En bref: Assayas tourne un film dans sa maison familiale qui parle des liens familiaux, racontant l’histoire de deux personnages qui font le même travail que lui et son frère dans la vie. Est-ce qu’il essaie de dire quelque chose ?

Dans le rôle d’Etienne, le très bon Vincent Macaignequi pourrait facilement être mon acteur préféré dans tout le monde du cinéma, et qui pour la deuxième fois après cette série vertigineuse qu’est Irma Vep revenir à l’interprétation l’alter ego du réalisateuret mettre en scène – avec un grand équilibre mais un plaisir incontestable pour tous – des pensées, des mouvements, des gestes, des névroses.
Les autres acteurs ne le sont pas moins : Micha Lescotqui joue le rôle de Paul, puis Neuf d’Urso Et Nora Hamzawi.
Leurs quatre personnages ne font que traverser les jours de confinement comme nous : avec différents niveaux d’anxiété face à une éventuelle contagion, avec la même volonté, plus ou moins consciente, de faire le point sur leur vie et leurs relations, soutenant et irritant. les uns les autres dans la coexistence suspendue et forcée à laquelle ils sont contraints.
Leurs conversations, leurs dialogues, toujours légers, toujours brillants, toujours intelligents et cultivés (beaucoup plus que ce qu’on peut dire en moyenne des nôtres à l’époque).

Assayas parle et fait parler ses personnages de David Hockney et Héloïse et Abélard, de Monet et Jean Renoir (tous deux des références esthétiques claires), de littérature et de cinéma et de musique rock. Comment nettoyer les casseroles brûlées et comment éliminer les emballages potentiellement infectés.
Mais, et c’est ce qui est vraiment important, il pense et nous fait réfléchir (et pas seulement à ses personnages) aux héritages du passé, aux possibilités du futur..
La pandémie – dans cette interruption prolongée qu’elle a été pour lui et pour tous – n’est que le bouton dramatiquement enfoncé par le destin qui a mis l’existence entre parenthèses, générant un vide potentiellement perturbateur et angoissant : celui dans lequel nous devons accepter qui nous sommes et ce que nous voulons.
La seule façon de faire face à ce vide est de le regarder, d’y faire face, puis de repenser votre vie en de nouveaux termes, déconnectée des circonstances, des distractions, de la vitesse à laquelle tout se déroule. De la soi-disant « normalité ».

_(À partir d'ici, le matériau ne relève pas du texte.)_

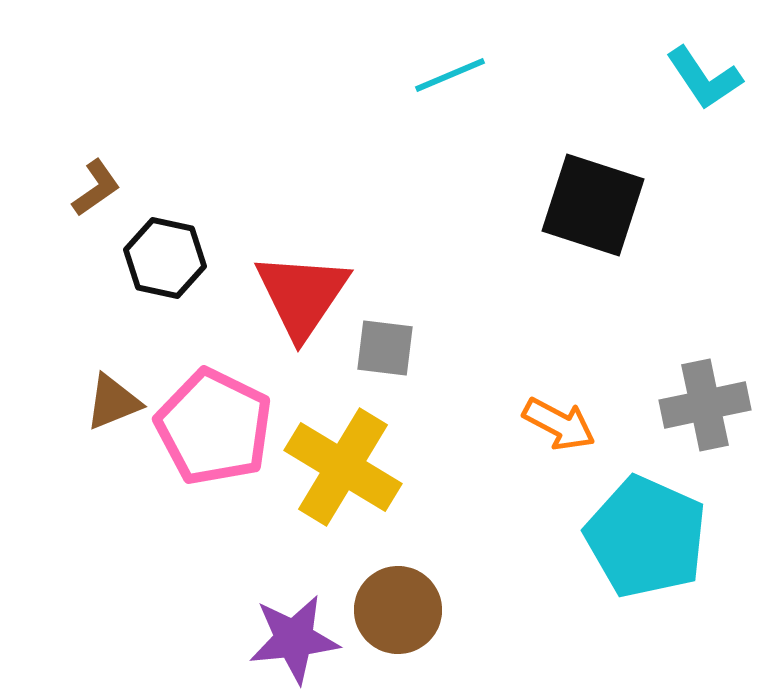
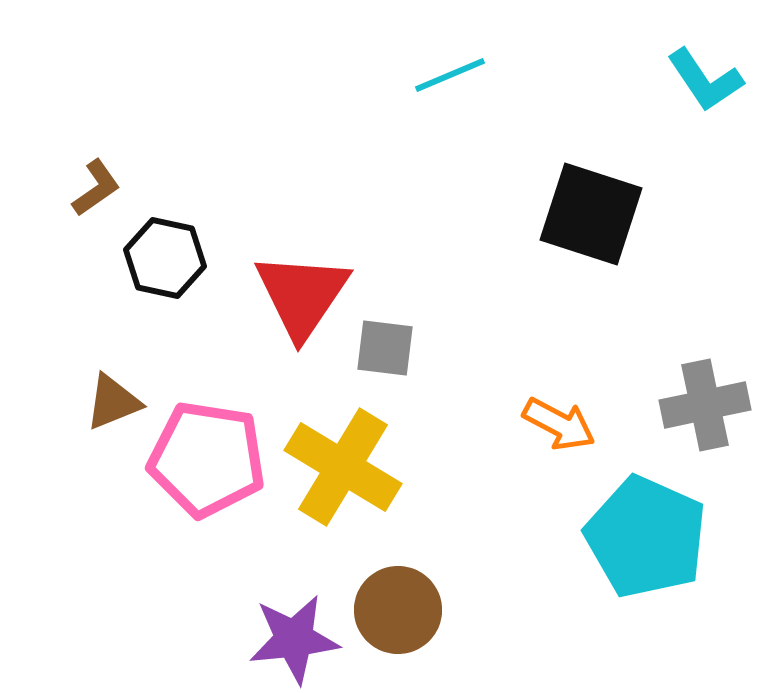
cyan L-shape: moved 1 px right, 2 px down
black square: moved 2 px left, 9 px down
pink pentagon: moved 7 px left, 32 px down; rotated 17 degrees counterclockwise
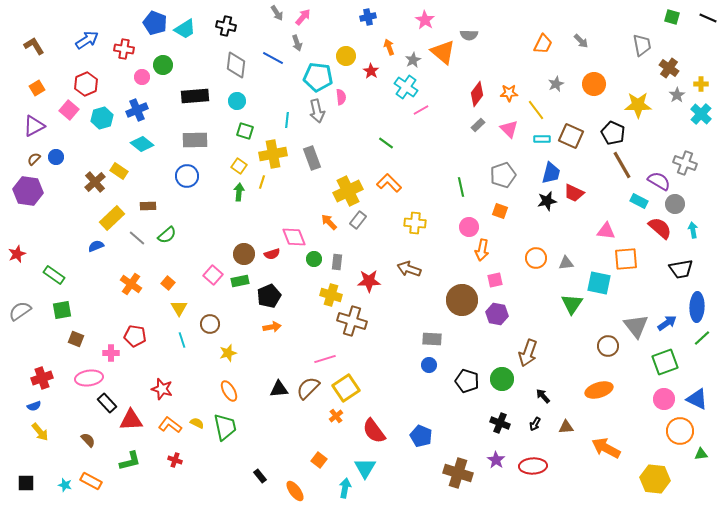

Nous savons tous très bien que ce qui a été dit alors, selon lequel nous ne reviendrons jamais à la normale, après les réflexions et les prises de conscience de ces mois, s’est avéré tragiquement illusoire.
Assayas réitère, dans Hors du tempsl’importance de ces réflexions et de ces prises de conscience, qui devraient nous accompagner même en dehors de toute pandémie, s’accroche comme elle peut et comme elle le sait à une nouvelle normalité qui devient incontrôlable.
Mais la réflexion transcende la pandémie spécifique : elle est hantée par les fantômes que le réalisateur a maintes fois racontés, directement ou indirectement, dans son cinéma. Le fantôme des sentiments, de la jeunesse, du passé. Un passé ici concret, physique, matériel. Le passé d’une maison et des objets qu’elle contient, et leur signification métaphysique.
Si on parle – même – beaucoup de la nature, et pourquoi le cinéma l’a oubliée, alors qu’Assayas la met dans toute sa beauté indifférente à l’écran, c’est parce que dans Hors du temps on parle de racines, de croissance, d’épanouissement, de cycles de vie. .
Alors, c’est parti Hors du tempsqui se termine par les retrouvailles d’Etienne avec sa petite fille (projection cinématographique claire de la fille que le réalisateur a eu avec Mia Hansen-Løve) raconte l’histoire d’un homme qui doit faire face à son passé et à son présent pour affronter son avenir. Qui doit apprendre à être fils d’une manière nouvelle, frère d’une manière différente (et pour ceux qui ont des frères et sœurs, certains passages serrent le cœur, même s’ils font sourire), apprendre une nouvelle façon d’être un père, partenaire, mari. Directeur. Être humain.